Wales’ experience with wasps is a reminder that just like our homes, these cute little buildings don’t take care of themselves. They need periodic refinishing to stay weatherproof, they sometimes need repairs, and posts start to lean.

When I stopped by the little library of Cary Brown and John Odum on St. Paul Street, Brown was having lunch at their picnic table and reading one of my favorite authors — Louise Penny. I knew that I was hoping for a lot, but in stops at 14 little libraries in and near Montpelier, I didn’t find a single Louise Penny novel. Brown said that when she finished the book, it would go into her little library. Don’t bother going to look for it: I’ll be checking regularly and it will be gone before you read this.

Brown’s little library was an indoor cabinet that was built by a neighbor’s father. When the neighbor moved, she gave it to Brown and Odum. They painted it, added a roof, and put it on a post. Brown said that the little library is a “nice way for neighbors to interact and share their love of books with each other.”

Joe Yoder with his little library on North Franklin in Montpelier. Photos by Tom McKone.

For families with little kids, the little library of Laura Schlivek and Joe Yoder on North Franklin Street is a one-stop wonder. Not only do they have a one-of-a-kind library that Joe designed and built, they have a large African spurred tortoise and Joe’s Beach. Joe’s Beach is a sandy patch left after a heavy rain years ago; Joe added some action figures and kids coming by to play added more. The library has a stone stoop, a hook for dog leashes (so browsers have two hands to look at books), and a coffee cup shelf. Schlivek said that she sometimes swaps books with other little libraries — cross pollination she calls it — and Yoder said they usually have some books in Spanish. 

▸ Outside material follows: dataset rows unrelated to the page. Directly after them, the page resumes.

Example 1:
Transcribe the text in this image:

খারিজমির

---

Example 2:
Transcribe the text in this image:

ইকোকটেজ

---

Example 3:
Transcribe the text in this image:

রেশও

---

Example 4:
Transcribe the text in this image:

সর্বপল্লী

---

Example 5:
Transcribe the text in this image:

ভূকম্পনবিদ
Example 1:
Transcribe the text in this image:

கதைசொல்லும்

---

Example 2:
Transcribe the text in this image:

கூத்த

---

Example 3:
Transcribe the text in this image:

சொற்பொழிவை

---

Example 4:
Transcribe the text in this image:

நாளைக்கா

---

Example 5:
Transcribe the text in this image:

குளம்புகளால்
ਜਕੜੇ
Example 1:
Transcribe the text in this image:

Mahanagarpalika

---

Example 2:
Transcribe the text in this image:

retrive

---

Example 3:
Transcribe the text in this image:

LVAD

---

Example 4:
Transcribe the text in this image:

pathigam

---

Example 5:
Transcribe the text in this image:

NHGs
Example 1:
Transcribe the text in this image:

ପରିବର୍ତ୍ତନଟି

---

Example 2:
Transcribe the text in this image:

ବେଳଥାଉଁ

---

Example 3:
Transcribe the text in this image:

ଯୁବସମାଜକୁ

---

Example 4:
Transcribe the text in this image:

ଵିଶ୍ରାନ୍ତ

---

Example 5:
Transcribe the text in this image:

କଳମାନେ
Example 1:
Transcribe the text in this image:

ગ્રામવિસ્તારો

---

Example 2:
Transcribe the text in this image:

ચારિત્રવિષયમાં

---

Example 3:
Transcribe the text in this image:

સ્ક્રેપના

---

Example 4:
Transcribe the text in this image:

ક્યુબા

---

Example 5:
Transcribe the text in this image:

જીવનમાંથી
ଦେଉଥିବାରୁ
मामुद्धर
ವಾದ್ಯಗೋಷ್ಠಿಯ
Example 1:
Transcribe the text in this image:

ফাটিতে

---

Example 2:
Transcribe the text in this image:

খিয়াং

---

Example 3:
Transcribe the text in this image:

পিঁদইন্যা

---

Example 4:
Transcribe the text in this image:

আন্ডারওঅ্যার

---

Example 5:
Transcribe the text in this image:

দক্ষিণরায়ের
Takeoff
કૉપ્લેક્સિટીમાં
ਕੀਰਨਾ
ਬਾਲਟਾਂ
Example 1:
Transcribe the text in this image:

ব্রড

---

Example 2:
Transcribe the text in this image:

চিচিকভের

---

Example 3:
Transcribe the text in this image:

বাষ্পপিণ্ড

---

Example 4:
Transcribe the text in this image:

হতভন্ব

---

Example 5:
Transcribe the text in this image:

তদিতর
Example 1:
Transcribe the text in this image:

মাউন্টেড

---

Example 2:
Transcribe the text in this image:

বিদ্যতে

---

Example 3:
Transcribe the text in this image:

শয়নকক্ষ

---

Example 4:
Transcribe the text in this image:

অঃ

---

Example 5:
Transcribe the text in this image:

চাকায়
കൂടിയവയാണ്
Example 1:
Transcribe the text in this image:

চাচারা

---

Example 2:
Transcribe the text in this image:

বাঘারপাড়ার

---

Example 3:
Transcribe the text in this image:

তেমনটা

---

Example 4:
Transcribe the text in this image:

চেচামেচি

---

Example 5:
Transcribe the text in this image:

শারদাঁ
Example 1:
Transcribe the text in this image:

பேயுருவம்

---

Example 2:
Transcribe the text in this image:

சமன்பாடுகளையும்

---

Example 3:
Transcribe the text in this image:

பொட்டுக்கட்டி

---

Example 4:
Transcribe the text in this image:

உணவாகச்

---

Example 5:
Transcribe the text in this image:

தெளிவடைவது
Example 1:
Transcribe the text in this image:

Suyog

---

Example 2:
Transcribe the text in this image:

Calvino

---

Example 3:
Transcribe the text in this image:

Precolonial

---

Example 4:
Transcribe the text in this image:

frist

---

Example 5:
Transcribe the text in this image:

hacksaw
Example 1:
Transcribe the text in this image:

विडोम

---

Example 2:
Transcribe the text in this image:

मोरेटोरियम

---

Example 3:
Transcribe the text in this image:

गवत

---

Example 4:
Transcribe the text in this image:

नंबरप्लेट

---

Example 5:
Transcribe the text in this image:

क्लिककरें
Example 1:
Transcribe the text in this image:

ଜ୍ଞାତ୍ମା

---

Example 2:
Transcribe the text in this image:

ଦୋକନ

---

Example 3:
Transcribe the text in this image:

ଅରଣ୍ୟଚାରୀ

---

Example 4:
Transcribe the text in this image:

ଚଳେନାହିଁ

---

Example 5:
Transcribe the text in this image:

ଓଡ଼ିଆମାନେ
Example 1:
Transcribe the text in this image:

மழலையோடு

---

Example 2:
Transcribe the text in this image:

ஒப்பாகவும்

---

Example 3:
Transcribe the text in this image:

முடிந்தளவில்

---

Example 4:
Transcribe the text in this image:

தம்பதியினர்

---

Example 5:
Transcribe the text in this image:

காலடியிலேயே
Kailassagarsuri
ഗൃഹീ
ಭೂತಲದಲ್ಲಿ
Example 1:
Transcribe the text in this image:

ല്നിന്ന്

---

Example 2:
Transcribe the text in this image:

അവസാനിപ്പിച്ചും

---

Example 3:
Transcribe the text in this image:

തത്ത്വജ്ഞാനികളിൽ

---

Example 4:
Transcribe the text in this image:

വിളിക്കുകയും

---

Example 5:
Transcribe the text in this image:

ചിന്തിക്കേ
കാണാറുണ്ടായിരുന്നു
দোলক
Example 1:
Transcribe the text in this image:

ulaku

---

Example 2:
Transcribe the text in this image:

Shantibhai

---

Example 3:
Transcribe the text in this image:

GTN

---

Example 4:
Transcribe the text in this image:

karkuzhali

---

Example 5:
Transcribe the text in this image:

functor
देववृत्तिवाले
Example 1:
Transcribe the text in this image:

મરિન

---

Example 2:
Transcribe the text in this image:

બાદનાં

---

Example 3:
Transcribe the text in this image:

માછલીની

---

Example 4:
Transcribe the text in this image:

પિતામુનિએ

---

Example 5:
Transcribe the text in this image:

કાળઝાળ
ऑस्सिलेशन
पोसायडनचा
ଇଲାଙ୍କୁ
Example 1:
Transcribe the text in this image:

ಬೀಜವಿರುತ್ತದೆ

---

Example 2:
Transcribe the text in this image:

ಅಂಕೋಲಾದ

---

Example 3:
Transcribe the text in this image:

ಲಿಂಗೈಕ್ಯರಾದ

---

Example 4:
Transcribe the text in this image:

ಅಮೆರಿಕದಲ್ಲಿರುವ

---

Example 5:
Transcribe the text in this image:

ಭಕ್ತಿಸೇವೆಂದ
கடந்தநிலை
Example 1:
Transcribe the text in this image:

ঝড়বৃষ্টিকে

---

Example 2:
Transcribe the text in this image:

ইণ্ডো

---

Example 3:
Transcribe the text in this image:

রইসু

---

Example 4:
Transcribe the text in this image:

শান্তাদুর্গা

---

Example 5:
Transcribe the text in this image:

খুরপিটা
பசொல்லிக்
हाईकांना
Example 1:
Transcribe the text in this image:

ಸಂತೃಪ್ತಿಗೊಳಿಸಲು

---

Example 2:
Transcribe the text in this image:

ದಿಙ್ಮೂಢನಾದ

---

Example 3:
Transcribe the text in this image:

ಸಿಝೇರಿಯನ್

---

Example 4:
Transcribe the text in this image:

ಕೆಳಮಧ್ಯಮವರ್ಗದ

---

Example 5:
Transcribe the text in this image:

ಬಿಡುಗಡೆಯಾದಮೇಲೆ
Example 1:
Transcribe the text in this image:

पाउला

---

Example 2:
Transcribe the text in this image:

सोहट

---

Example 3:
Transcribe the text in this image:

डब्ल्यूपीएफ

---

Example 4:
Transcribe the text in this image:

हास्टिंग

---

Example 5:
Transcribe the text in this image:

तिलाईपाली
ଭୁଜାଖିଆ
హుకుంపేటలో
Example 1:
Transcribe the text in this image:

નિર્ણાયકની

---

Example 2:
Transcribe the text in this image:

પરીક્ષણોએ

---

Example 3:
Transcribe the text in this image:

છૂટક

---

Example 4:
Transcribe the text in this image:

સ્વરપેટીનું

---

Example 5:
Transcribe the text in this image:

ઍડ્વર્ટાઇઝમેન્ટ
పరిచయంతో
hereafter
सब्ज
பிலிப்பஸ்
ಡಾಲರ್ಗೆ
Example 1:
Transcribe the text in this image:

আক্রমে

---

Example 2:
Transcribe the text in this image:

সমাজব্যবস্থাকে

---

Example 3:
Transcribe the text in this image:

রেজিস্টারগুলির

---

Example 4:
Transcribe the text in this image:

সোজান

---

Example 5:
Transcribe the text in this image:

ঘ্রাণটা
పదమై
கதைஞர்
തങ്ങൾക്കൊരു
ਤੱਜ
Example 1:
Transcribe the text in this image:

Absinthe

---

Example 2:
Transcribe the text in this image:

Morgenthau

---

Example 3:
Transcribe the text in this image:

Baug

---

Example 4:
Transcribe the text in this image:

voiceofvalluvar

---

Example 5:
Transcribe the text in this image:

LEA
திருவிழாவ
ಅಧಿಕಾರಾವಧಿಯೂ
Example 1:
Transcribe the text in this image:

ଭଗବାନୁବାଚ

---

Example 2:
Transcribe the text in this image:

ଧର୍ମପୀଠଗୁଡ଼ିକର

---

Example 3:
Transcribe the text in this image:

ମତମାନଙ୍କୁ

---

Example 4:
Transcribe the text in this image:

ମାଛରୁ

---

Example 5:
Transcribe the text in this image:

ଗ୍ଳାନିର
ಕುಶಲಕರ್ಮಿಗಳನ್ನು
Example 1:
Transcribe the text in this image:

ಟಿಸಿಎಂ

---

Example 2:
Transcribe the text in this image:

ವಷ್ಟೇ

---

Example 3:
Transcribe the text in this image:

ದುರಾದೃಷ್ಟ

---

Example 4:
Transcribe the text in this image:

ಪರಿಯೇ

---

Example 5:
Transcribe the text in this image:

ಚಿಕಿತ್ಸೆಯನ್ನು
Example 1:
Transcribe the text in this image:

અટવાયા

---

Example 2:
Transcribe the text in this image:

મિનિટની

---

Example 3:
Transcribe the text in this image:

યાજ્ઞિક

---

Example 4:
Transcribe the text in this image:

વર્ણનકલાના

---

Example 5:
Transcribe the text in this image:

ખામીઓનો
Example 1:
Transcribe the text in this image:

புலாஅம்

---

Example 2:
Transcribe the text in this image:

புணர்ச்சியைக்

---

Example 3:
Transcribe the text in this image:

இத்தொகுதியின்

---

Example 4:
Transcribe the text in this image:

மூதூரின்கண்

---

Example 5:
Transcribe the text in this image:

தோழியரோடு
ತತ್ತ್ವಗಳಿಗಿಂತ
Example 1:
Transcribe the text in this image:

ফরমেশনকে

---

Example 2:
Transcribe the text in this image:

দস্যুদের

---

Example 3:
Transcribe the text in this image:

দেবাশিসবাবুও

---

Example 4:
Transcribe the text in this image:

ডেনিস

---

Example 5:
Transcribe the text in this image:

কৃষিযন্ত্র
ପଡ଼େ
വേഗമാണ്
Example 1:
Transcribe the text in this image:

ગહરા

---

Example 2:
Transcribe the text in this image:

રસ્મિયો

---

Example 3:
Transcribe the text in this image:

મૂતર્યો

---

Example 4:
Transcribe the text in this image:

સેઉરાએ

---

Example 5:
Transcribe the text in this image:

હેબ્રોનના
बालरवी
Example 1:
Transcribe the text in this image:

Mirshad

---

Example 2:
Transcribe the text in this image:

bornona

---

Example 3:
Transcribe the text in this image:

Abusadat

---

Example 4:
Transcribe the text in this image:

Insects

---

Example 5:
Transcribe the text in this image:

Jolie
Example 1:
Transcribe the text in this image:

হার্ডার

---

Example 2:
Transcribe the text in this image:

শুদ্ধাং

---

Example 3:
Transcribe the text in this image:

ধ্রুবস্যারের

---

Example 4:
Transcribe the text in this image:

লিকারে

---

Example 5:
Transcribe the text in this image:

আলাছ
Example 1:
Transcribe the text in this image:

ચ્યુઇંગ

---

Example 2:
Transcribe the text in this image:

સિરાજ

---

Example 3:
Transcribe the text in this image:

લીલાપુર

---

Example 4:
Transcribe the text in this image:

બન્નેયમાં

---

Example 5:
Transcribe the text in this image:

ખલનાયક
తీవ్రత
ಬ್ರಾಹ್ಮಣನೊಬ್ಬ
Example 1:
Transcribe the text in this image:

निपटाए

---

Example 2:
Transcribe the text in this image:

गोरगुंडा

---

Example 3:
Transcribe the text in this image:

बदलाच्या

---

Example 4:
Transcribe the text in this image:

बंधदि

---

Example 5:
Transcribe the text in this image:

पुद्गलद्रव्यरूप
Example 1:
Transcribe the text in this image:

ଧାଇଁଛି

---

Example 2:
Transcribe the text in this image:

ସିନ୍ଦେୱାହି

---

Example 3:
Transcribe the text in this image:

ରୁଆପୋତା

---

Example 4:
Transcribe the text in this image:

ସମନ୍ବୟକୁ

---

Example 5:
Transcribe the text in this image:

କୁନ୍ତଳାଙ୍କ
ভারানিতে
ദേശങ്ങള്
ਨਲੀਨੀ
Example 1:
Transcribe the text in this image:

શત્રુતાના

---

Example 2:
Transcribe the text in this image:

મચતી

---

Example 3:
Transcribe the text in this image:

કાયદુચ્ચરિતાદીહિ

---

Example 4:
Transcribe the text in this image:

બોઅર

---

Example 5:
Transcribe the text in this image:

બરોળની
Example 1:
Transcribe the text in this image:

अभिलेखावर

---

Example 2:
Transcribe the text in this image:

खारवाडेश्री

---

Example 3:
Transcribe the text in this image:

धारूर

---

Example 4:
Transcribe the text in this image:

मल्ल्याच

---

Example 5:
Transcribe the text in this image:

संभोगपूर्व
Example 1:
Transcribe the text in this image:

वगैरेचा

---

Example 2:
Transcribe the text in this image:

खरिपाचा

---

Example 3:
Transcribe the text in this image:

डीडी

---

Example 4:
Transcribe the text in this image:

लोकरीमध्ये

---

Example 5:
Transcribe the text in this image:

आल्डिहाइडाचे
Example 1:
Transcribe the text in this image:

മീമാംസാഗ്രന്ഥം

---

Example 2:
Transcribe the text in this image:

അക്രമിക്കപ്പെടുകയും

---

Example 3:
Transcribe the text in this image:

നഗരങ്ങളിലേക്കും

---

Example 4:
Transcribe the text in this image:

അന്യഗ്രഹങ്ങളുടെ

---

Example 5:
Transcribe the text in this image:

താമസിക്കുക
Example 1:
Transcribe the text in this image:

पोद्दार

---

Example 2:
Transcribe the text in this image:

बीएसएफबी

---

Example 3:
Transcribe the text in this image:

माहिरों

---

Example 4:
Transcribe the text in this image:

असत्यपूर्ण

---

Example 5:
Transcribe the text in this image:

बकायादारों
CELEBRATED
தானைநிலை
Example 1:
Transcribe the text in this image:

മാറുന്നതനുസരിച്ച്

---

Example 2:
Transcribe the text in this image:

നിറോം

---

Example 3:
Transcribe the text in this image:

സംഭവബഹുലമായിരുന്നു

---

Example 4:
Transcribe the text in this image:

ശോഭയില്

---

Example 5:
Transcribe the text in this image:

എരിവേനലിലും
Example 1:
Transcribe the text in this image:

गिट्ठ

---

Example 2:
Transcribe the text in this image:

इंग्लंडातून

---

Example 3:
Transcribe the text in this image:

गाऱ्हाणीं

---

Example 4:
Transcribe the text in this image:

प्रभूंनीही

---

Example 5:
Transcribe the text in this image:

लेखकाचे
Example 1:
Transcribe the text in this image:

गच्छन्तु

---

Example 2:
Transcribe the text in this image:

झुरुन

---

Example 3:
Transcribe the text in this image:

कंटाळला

On Colonial Drive, Don Chandler, Alison Lamagna, and their daughters, Violet and Maya, have an adorable little library on which the girls and their mom painted Vermont’s seasons — one on each side. Lamagna said that back in 2018, Rosie’s Girls, a project of Vermont Works for Women, built and donated dozens of little libraries, and theirs is one of them. The family puts both books and dog treats in the library, and their neighbors refill it with the same. Lamagna said that little libraries make people feel like they belong to the community.  “I think they’re awesome and every neighborhood should have one.”

Saving one of the very best for last, we head over to the corner of Guernsey Avenue and Tremont Street. Several years ago, for her 70th birthday, artist Delia Robinson’s daughter gave her a custom-built little library made by Plainfield carpenter David Scheckman. Scheckman delivered the library to Robinson’s house and brought it inside. After Robinson painted beautiful scenes on the library, he came back to install it. It is an attraction that draws people from the neighborhood and beyond.

While the personality of little libraries shows their differences, books and community are what unite them. “What we love most about it,” said Paul Markowitz, “is building a sense of community.” It was a message I heard over and over.